**GIVEN PASSAGE:**

□ □ □ □ □ □ □

CV Control That Rewards Experimentation

While the front panel is sparse, the Pluck opens up dramatically under CV control. The Damp and Decay inputs respond smoothly to modulation, allowing you to morph from a tight, muted jazz bass pluck to a ringing, open-string sustain with a simple envelope or LFO. Run a slow random voltage into Damp, and the string length seems to shift unpredictably, like fingers sliding along a fretless neck. Patch a sample-and-hold to Decay, and each note lingers for a different duration, creating evolving, aleatoric textures. The module doesn’t just accept CV—it thrives on it. Without modulation, the Pluck can feel static, even sterile. But feed it dynamic control sources, and it transforms into something far more expressive than its size suggests.

Historical Context

The 2HP Pluck emerged in 2013, at a time when Eurorack was shifting from boutique curiosity to full-blown modular renaissance. Manufacturers were racing to pack more functionality into smaller spaces, and 2HP—founded by engineer and minimalist designer Tony Rolando—was at the forefront of that movement. The Pluck wasn’t the first physical modeling module, nor the most advanced, but it was the first to deliver a convincing, polyphonic string voice in such a diminutive form. It arrived just as Mutable Instruments was gaining acclaim for its powerful, feature-rich modules like Braids and Rings, which offered vast sonic terrain at higher price and space costs. The Pluck didn’t try to beat them at their own game. Instead, it offered an alternative: do less, but do it perfectly, and do it in 2HP.

□ □ □ □ □ □ □

**ACTIVITIES:**
(a) Name every modulation or control source that the 2HP Pluck text says can be patched into the module.
(b) Answer these questions from the 2HP Pluck text, one answer a line with the same markings:
(i) Which input does the text suggest patching a sample-and-hold into?
(ii) In what year did the Pluck emerge?
(iii) Who founded 2HP, according to the text?
(c) Write the next part of the 2HP Pluck text, carrying on from its last sentence.

**EXERCISE DATA:**
□ □ □ □ □ □ □

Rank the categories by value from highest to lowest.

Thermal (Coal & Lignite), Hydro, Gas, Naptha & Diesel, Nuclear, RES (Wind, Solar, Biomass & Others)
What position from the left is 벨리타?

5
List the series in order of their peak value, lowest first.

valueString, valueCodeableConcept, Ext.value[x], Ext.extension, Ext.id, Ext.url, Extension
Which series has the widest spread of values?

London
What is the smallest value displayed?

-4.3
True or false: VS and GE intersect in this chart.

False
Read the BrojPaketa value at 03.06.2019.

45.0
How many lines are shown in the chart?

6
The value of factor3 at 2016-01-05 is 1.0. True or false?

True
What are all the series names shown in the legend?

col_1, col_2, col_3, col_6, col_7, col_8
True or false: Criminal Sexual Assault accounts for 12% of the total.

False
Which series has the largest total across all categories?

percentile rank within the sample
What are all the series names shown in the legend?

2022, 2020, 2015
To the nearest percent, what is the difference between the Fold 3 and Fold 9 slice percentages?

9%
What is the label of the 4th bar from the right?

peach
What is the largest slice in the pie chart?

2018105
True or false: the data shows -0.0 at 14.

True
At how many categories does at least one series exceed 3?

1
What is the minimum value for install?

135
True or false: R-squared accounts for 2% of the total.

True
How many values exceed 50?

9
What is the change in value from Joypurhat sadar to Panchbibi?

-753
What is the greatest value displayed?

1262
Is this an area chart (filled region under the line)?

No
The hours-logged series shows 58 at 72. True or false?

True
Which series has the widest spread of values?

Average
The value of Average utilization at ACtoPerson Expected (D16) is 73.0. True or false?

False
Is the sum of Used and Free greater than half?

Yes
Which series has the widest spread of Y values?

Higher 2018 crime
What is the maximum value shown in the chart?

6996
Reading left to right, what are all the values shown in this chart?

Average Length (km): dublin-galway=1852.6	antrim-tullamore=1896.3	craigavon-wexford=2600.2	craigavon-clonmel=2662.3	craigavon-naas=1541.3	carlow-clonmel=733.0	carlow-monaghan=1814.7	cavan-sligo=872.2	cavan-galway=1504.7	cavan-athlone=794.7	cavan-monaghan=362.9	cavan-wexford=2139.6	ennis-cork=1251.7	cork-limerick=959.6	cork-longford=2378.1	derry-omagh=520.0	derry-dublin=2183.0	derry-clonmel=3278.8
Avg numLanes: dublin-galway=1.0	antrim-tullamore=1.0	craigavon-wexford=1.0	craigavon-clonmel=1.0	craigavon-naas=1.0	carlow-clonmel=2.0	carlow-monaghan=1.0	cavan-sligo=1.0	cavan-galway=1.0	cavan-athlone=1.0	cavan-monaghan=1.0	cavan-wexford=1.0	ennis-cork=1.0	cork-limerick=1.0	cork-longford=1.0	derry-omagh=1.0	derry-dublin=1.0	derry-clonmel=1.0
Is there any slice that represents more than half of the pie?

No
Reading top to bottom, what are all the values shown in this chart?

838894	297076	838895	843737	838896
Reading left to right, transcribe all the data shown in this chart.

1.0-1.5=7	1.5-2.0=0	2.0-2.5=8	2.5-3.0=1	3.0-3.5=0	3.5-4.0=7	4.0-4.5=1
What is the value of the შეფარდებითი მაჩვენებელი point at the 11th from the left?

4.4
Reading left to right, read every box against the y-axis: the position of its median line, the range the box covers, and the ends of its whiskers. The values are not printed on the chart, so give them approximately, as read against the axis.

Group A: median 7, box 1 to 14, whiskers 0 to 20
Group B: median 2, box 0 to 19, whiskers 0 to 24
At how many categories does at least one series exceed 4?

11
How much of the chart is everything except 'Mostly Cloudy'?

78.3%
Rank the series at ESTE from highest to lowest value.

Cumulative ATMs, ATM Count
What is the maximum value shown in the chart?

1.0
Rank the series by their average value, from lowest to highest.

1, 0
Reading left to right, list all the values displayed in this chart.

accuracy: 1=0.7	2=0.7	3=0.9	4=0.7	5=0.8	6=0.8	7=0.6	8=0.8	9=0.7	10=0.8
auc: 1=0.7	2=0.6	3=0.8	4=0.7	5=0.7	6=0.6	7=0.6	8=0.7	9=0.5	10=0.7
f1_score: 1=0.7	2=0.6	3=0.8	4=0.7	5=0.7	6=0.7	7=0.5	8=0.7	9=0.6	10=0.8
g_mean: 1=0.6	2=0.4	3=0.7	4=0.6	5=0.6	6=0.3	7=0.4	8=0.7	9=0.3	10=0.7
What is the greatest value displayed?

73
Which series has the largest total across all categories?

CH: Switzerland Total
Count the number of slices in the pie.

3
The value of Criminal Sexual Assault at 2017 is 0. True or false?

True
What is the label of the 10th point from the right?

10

□ □ □ □ □ □ □

**ANSWERS FOR EACH ITEM:**
(a) envelope, LFO, slow random voltage, sample-and-hold

(b)
(i) Decay
(ii) 2013
(iii) Tony Rolando

(c)
It also reflected a growing appetite for algorithmic synthesis in Eurorack. While analog oscillators and filters still dominated, digital modules were proving they could offer unique timbres that were difficult or impossible to achieve with traditional circuitry. The Pluck, along with the 2HP Bell (its metallic cousin), showed that digital didn’t have to mean complex or menu-dense. It could be immediate, focused, and—dare we say—elegant. In a market increasingly crowded with “do-anything” modules, the Pluck’s single-mindedness felt like a rebellion.

Collectibility & Value

The 2HP Pluck has held its value remarkably well since its release, with used units regularly selling between $120 and $160 depending on condition. Given its original MSRP of $149, that’s a testament to its enduring appeal. It’s not a rare module—production has been steady—but it’s also not one that people tend to flip. Once you’ve got a Pluck, you usually keep it, even if you don’t use it daily. Its main competition isn’t other modules so much as obsolescence: why buy a one-trick pony when you could get a Plaits or Shades that do this and a dozen other things? Yet the Pluck persists, valued not for versatility but for purity.

That said, it’s not without quirks that affect ownership. The tuning knob is notoriously fiddly—tiny, recessed, and hyper-sensitive. Many users report struggling to dial in precise pitches by hand, especially in low-light environments. Some resort to using a toothpick or tweezers; others simply patch a quantizer before the pitch CV input and leave the knob at a fixed position. It’s not a flaw in the circuitry—tracking across five octaves is accurate when properly calibrated—but the interface makes manual tuning a chore. This isn’t a module for live tweaking.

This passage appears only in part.